I believe iCloud Relay uses QUIC? Although I think by being based on QUIC it’d have to act as a Layer-4 VPN/proxy (TCP and UDP only), but I haven’t looked into it that closely.
I once read that Wi-Fi also does retransmissions (layer 2 retransmissions [1]) and that these retransmissions also don’t mesh well with TCP retransmissions due to the exact same problem. Does anyone here know more about this? It’s hard to find literature on this subject, despite it being at the heart of a lot of modern technology.
[1] https://extremeportal.force.com/ExtrArticleDetail?an=000095772
I haven’t looked in detail, but my understanding was that faster speeds have caused a transition from retransmit to forward error correction as the dominant mechanism for handling dropped frames in newer link level protocols.
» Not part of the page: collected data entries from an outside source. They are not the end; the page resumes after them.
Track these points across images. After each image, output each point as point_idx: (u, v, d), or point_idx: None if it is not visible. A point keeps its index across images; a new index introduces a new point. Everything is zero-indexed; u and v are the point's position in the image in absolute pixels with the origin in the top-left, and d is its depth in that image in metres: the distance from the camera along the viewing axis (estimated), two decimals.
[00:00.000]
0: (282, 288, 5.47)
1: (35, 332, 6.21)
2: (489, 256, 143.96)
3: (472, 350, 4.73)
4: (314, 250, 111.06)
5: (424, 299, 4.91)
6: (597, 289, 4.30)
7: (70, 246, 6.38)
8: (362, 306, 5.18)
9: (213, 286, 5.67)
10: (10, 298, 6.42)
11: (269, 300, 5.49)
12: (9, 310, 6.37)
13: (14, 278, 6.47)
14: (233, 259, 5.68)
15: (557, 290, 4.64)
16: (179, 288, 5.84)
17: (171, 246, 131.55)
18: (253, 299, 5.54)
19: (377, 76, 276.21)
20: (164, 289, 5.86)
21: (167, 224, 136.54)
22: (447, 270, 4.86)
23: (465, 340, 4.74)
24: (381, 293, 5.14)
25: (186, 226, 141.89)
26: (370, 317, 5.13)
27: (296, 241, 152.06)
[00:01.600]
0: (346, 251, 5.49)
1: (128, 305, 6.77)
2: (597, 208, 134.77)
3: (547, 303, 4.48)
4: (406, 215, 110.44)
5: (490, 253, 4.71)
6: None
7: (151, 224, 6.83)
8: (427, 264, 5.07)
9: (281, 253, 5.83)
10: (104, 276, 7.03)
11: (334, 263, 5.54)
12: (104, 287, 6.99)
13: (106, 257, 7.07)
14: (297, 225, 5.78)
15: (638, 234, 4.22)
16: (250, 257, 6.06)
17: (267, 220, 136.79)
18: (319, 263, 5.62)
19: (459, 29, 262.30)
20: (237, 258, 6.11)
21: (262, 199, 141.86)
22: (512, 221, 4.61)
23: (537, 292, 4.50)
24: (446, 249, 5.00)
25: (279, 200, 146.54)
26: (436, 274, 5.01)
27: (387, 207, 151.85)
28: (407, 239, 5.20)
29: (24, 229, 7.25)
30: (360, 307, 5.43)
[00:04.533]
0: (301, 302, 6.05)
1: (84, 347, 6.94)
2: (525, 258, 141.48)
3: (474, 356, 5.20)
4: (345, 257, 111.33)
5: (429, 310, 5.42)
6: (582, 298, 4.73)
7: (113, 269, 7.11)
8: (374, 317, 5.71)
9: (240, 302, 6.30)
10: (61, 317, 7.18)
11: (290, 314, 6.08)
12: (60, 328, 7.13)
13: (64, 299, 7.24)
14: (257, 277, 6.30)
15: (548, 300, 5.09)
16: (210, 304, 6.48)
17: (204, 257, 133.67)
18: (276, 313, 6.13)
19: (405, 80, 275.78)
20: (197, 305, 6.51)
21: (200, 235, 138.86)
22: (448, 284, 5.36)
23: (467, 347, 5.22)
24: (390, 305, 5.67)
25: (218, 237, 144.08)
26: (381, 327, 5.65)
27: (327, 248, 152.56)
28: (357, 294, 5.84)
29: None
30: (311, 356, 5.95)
The round trip time doesn’t drop as the speeds increase (at least, not by much), but every doubling in speed doubles the amount of data that you need to buffer while you wait for a retransmit, which can be catastrophic at high speeds. You can burn a little bit of bandwidth to include more error correction so that every n frames that you receive let you recover a dropped one. If you pick the right error correction rate, you never need to retransmit. if you have 1% packet loss and provide sufficient error correction to recover one packet every 200 then your worst-case latency from packet loss is 200 packets. If you need to retransmit then it’s however many packets you can send in one RTT, which can be a lot more on a high-bandwidth or high latency network. I vaguely remember being told that modern protocols use retransmit notifications to bump up the amount of error correction information that they add so that high packet loss gradually degrades available bandwidth but does not cause latency spikes.